Stated task 1 -> Can you duplicate, word for word, the part of the Dakin & Co passage between "William Howard Dakin's" and "red and gold.", inclusive?
══ Extract ══
Before the advent of supermarkets, offering a wide selection of food, drink and other requirements in one large store, special products such as coffee or tea might involve a trip into Norwich to visit Dakin & Co at 9 & 11 Davey Place. Drawing near the shop you would surely have been enticed by the aroma of coffee roasting on the premises, permeating through ventilation grills set in the shop front.
William Howard Dakin's association with this wholesale and retail business in Norwich began when he came here around 1850. Outside the shop the model of a Chinaman, "Cha Lee", suggested to prospective customers the kinds of exotic teas that could be purchased inside. The shop eventually moved to 19 & 21 Bedford Street from where a 1959 price-list reveals a range of well-known products as well as Ninham's cake mixes. The shop closed on the 23rd February 1963.
The figure of "Cha Lee" has been undergoing restoration work and is normally stored, though not always on show, at Strangers' Hall Museum. The Bridewell Museum also has a number of items from Dakin's shop, some of which are on show, including a metal stand to display packets of tea in the shop window bearing the name "Dakin & Co", painted in red and gold.
═══
Stated task 2 -> Could you give the rows below as a JSON list of strings, one string per line with blank lines left out, covering only the lines from the first row through the line holding "Santa Ortíz | Ranking Round / Score: 589", inclusive?
══ Extracted data ══
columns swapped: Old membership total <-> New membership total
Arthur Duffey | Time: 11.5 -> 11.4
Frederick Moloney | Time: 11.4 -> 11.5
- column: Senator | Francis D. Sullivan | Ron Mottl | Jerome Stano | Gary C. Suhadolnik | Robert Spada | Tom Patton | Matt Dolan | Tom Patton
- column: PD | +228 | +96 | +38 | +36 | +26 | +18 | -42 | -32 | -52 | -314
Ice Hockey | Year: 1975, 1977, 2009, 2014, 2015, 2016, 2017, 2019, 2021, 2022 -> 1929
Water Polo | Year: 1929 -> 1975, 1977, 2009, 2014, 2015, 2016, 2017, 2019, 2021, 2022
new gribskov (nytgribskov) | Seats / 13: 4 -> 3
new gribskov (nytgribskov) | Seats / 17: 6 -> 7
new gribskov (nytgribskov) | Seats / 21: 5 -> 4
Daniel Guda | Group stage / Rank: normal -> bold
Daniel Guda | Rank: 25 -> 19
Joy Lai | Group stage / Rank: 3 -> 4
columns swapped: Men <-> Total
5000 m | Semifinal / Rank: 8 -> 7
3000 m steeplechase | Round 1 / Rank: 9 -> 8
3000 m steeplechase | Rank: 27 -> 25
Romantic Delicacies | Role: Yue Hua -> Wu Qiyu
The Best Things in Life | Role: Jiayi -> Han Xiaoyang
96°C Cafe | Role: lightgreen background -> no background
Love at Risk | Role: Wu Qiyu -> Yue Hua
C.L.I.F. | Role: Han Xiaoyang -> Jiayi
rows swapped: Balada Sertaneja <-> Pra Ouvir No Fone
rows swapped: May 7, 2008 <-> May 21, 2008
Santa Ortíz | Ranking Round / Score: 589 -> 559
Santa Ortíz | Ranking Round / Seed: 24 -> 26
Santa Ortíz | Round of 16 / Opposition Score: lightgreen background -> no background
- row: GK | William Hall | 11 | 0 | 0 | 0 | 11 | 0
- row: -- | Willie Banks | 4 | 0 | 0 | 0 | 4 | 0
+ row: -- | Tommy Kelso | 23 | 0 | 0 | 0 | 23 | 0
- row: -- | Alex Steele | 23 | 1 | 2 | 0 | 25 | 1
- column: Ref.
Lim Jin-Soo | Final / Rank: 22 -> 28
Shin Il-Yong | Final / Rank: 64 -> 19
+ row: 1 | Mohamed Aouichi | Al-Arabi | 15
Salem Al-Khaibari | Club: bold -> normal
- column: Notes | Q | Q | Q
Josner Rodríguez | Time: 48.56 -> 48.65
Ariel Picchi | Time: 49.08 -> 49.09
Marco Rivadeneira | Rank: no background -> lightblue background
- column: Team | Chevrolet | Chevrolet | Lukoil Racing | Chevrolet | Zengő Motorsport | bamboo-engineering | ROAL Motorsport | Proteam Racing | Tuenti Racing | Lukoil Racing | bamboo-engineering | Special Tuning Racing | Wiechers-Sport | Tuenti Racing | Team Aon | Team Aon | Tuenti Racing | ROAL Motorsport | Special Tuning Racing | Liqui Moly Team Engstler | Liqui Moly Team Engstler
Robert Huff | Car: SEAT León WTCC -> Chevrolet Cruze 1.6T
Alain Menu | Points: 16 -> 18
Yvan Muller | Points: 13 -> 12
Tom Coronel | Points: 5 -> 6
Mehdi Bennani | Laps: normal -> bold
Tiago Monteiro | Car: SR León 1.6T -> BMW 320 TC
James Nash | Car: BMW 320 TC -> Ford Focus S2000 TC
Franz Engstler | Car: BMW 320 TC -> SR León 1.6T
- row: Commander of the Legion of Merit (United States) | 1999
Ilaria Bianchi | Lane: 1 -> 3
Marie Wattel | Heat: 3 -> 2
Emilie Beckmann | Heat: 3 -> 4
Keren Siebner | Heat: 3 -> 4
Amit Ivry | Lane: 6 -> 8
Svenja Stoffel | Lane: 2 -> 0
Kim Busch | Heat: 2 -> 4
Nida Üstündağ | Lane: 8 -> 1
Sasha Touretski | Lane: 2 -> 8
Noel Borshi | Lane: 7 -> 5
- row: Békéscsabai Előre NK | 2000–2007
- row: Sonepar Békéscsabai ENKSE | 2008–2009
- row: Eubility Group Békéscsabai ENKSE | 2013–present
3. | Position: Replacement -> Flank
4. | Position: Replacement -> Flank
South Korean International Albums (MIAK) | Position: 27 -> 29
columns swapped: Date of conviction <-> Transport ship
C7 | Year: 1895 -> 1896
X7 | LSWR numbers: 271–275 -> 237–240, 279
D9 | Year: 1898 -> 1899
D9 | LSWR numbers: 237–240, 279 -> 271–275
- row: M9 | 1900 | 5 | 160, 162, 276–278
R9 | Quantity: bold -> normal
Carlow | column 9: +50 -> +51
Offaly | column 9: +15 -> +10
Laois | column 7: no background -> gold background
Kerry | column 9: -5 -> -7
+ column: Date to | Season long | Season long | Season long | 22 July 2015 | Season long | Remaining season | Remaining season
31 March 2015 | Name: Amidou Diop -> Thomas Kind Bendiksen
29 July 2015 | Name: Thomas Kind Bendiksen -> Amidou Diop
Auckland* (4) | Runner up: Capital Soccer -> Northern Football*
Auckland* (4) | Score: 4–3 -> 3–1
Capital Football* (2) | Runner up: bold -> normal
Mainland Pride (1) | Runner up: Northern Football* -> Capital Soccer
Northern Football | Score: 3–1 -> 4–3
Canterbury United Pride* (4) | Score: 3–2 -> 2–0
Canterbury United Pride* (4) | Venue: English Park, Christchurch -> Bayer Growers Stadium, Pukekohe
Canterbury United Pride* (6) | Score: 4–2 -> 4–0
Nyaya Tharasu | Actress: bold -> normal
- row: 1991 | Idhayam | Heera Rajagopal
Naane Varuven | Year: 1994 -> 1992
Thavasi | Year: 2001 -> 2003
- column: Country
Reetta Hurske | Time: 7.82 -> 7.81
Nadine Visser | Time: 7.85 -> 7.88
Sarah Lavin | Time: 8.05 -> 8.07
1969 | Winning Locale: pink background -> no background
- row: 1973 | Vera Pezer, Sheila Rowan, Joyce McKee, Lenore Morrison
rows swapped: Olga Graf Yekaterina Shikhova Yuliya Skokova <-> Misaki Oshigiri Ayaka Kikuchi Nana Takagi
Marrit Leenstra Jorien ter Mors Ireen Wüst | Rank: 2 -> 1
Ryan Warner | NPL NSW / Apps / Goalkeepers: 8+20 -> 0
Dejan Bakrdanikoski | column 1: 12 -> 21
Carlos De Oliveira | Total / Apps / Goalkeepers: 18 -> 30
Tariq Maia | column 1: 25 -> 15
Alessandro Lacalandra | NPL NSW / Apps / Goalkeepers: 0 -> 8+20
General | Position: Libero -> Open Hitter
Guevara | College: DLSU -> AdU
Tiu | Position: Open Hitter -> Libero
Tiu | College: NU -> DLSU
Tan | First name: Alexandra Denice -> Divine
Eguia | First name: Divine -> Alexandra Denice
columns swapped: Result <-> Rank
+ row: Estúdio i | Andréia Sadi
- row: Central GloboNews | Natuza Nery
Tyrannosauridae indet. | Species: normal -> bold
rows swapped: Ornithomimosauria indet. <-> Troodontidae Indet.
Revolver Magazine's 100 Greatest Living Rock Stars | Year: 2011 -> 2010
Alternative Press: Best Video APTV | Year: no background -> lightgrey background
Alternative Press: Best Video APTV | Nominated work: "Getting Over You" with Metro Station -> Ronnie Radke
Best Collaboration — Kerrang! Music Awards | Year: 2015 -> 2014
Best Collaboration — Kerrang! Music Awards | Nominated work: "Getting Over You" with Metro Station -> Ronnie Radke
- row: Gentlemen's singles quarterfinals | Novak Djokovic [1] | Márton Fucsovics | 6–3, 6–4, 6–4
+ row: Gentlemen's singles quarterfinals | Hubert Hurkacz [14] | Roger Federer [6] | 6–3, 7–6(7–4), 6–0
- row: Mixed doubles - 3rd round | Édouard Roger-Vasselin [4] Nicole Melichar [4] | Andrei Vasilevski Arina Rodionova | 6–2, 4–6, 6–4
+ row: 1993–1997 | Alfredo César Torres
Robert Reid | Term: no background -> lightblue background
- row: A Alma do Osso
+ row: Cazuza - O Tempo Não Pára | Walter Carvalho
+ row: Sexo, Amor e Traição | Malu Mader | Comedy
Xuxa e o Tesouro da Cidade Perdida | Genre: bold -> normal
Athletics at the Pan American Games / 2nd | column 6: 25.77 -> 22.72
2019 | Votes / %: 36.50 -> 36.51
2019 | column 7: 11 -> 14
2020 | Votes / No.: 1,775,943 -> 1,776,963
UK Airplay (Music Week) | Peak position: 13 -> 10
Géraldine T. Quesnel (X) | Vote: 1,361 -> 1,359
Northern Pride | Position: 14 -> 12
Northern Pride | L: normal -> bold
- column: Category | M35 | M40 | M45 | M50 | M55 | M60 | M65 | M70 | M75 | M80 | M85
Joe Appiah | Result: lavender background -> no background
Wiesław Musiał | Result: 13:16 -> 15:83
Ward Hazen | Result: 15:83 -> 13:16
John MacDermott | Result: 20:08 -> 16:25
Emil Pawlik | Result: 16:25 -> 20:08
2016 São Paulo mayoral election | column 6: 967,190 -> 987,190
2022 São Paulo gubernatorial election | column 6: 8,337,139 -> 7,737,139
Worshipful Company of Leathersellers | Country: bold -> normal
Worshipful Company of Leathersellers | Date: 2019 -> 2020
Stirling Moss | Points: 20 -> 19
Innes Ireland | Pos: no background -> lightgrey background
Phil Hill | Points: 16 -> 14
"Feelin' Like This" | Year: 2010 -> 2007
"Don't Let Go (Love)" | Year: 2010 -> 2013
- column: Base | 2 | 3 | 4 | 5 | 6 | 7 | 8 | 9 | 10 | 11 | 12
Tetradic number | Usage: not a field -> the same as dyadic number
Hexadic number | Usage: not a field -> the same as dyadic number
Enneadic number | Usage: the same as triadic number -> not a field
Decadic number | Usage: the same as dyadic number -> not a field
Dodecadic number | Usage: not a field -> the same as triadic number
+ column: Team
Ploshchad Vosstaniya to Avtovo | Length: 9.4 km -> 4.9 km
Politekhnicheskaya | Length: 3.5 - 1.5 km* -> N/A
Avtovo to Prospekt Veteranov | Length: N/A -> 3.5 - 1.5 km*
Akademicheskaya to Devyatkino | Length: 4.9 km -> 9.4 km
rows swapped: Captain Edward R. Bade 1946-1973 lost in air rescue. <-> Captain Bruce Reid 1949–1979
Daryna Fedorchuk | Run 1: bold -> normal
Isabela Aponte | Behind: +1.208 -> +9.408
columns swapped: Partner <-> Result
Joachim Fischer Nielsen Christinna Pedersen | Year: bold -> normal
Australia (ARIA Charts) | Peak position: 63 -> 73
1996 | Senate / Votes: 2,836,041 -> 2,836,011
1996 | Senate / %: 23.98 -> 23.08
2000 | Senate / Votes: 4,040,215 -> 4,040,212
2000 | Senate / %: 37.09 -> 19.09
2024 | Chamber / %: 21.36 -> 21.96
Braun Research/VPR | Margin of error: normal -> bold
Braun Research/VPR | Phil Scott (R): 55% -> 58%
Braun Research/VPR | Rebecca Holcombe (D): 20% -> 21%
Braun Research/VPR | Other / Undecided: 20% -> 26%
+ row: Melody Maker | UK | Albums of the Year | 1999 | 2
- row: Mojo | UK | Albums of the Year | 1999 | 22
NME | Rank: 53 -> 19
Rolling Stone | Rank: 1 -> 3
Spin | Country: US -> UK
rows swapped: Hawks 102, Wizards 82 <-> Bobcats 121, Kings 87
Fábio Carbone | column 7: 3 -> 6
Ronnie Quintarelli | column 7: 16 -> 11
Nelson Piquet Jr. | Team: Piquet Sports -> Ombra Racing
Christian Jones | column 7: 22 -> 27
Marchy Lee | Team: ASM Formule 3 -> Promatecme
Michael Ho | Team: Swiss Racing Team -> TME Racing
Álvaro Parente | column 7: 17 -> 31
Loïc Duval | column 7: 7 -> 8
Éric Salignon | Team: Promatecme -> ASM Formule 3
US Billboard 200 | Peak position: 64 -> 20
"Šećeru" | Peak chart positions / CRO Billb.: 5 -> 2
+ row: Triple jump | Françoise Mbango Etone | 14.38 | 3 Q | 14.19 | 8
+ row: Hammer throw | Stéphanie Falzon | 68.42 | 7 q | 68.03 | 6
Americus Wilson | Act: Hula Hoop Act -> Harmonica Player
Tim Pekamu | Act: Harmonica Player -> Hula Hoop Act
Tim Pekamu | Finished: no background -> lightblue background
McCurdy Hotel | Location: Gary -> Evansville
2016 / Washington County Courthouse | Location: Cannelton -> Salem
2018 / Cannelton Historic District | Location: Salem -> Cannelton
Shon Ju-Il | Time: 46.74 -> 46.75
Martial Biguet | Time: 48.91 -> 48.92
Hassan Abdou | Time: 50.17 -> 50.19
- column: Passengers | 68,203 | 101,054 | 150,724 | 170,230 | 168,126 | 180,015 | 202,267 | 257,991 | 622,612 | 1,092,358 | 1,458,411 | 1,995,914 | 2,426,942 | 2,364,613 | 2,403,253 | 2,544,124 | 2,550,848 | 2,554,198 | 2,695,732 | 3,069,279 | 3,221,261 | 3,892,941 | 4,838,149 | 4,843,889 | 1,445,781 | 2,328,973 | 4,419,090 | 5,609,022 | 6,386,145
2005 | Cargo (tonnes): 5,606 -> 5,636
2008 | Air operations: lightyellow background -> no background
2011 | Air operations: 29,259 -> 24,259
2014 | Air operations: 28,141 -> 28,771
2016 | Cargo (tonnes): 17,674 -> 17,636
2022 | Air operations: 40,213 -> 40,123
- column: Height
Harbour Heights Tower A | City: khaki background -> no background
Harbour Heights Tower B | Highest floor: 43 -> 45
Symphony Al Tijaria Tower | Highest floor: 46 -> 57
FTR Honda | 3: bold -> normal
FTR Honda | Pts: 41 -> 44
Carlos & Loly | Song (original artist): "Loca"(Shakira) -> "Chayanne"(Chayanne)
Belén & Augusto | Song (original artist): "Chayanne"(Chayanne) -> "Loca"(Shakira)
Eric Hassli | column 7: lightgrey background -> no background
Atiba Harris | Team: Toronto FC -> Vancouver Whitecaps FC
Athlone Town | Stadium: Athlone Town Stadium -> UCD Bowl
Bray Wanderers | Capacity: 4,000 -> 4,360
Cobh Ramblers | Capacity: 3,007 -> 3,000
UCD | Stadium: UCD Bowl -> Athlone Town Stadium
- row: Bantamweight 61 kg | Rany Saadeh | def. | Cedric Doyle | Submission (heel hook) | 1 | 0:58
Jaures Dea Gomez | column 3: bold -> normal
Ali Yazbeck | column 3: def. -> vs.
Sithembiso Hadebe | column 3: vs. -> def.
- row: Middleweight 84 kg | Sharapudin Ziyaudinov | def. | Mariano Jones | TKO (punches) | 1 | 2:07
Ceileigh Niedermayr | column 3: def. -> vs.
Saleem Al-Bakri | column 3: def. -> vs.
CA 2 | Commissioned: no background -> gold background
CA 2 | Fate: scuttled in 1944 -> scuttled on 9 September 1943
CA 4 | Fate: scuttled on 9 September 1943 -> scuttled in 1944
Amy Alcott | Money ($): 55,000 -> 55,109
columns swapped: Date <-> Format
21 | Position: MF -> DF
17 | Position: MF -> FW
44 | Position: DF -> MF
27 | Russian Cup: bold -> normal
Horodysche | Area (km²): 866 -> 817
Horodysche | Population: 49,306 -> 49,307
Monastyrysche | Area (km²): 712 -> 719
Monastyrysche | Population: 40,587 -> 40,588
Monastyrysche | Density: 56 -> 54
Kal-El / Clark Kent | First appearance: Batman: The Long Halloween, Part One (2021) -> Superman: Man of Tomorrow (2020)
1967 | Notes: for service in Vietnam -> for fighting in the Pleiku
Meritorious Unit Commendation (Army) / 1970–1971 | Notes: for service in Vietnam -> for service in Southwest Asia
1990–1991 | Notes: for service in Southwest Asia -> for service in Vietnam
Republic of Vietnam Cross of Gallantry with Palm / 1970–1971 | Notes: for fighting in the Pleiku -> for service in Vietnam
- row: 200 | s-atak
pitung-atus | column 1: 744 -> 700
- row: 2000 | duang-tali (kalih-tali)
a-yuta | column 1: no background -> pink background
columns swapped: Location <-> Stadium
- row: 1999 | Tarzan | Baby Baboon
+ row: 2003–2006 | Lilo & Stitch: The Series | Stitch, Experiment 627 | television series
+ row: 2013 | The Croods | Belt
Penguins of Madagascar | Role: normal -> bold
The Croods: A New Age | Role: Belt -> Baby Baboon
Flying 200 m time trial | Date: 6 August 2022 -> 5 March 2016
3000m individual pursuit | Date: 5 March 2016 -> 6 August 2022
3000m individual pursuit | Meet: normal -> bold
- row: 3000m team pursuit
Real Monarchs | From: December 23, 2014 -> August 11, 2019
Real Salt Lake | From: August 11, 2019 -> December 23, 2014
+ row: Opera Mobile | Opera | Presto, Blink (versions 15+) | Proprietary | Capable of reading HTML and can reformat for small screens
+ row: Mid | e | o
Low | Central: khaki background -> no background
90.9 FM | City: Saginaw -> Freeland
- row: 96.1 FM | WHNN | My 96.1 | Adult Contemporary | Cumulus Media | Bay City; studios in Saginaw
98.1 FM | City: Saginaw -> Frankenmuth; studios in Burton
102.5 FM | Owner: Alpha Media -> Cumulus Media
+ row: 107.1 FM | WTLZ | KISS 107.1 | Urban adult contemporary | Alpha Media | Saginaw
═══
Complete response 1 ->
William Howard Dakin's association with this wholesale and retail business in Norwich began when he came here around 1850. Outside the shop the model of a Chinaman, "Cha Lee", suggested to prospective customers the kinds of exotic teas that could be purchased inside. The shop eventually moved to 19 & 21 Bedford Street from where a 1959 price-list reveals a range of well-known products as well as Ninham's cake mixes. The shop closed on the 23rd February 1963.
The figure of "Cha Lee" has been undergoing restoration work and is normally stored, though not always on show, at Strangers' Hall Museum. The Bridewell Museum also has a number of items from Dakin's shop, some of which are on show, including a metal stand to display packets of tea in the shop window bearing the name "Dakin & Co", painted in red and gold.

Complete response 2 ->
[
  "columns swapped: Old membership total <-> New membership total",
  "Arthur Duffey | Time: 11.5 -> 11.4",
  "Frederick Moloney | Time: 11.4 -> 11.5",
  "- column: Senator | Francis D. Sullivan | Ron Mottl | Jerome Stano | Gary C. Suhadolnik | Robert Spada | Tom Patton | Matt Dolan | Tom Patton",
  "- column: PD | +228 | +96 | +38 | +36 | +26 | +18 | -42 | -32 | -52 | -314",
  "Ice Hockey | Year: 1975, 1977, 2009, 2014, 2015, 2016, 2017, 2019, 2021, 2022 -> 1929",
  "Water Polo | Year: 1929 -> 1975, 1977, 2009, 2014, 2015, 2016, 2017, 2019, 2021, 2022",
  "new gribskov (nytgribskov) | Seats / 13: 4 -> 3",
  "new gribskov (nytgribskov) | Seats / 17: 6 -> 7",
  "new gribskov (nytgribskov) | Seats / 21: 5 -> 4",
  "Daniel Guda | Group stage / Rank: normal -> bold",
  "Daniel Guda | Rank: 25 -> 19",
  "Joy Lai | Group stage / Rank: 3 -> 4",
  "columns swapped: Men <-> Total",
  "5000 m | Semifinal / Rank: 8 -> 7",
  "3000 m steeplechase | Round 1 / Rank: 9 -> 8",
  "3000 m steeplechase | Rank: 27 -> 25",
  "Romantic Delicacies | Role: Yue Hua -> Wu Qiyu",
  "The Best Things in Life | Role: Jiayi -> Han Xiaoyang",
  "96°C Cafe | Role: lightgreen background -> no background",
  "Love at Risk | Role: Wu Qiyu -> Yue Hua",
  "C.L.I.F. | Role: Han Xiaoyang -> Jiayi",
  "rows swapped: Balada Sertaneja <-> Pra Ouvir No Fone",
  "rows swapped: May 7, 2008 <-> May 21, 2008",
  "Santa Ortíz | Ranking Round / Score: 589 -> 559"
]